EXERCISE OBJECTIVE: Reproduce the listing below verbatim, omitting the pictures.

____ INFORMATION GIVEN

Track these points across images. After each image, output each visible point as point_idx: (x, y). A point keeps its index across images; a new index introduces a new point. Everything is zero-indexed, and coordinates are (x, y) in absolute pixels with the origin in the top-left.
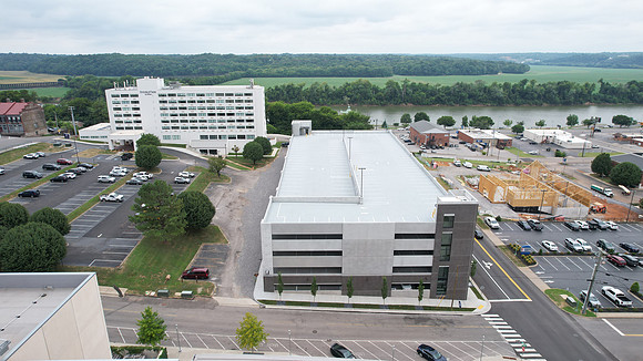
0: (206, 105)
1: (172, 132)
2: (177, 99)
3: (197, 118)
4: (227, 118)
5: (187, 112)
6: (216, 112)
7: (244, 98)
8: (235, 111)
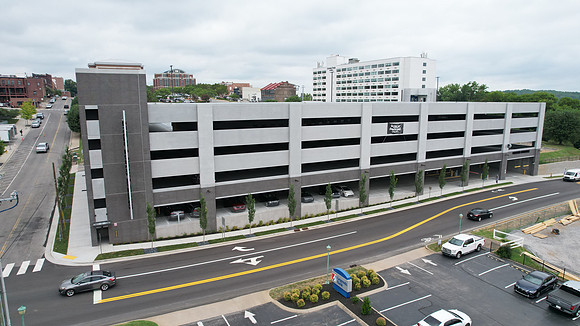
0: (364, 77)
2: (347, 73)
3: (358, 91)
4: (377, 90)
5: (352, 85)
6: (370, 84)
7: (392, 68)
8: (384, 83)
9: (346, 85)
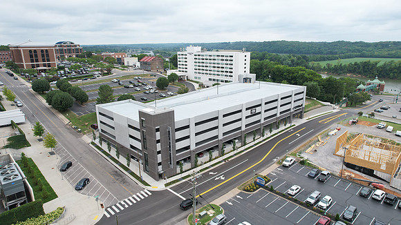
0: (212, 61)
1: (198, 75)
2: (201, 57)
3: (208, 68)
4: (220, 69)
5: (204, 65)
6: (216, 65)
7: (229, 58)
8: (224, 66)
9: (201, 64)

________

EXERCISE RESPONSE:
Track these points across images. After each image, output each visible point as point_idx: (x, y). A point keeps its index across images; a new index introduces a new point. Everything is zero-indexed, and coordinates are (x, y) in absolute pixels with the origin in the top-left.
0: (206, 105)
1: (172, 132)
2: (177, 99)
3: (197, 118)
4: (227, 118)
5: (187, 112)
6: (216, 112)
7: (244, 98)
8: (235, 111)
0: (364, 77)
2: (347, 73)
3: (358, 91)
4: (377, 90)
5: (352, 85)
6: (370, 84)
7: (392, 68)
8: (384, 83)
9: (346, 85)
0: (212, 61)
1: (198, 75)
2: (201, 57)
3: (208, 68)
4: (220, 69)
5: (204, 65)
6: (216, 65)
7: (229, 58)
8: (224, 66)
9: (201, 64)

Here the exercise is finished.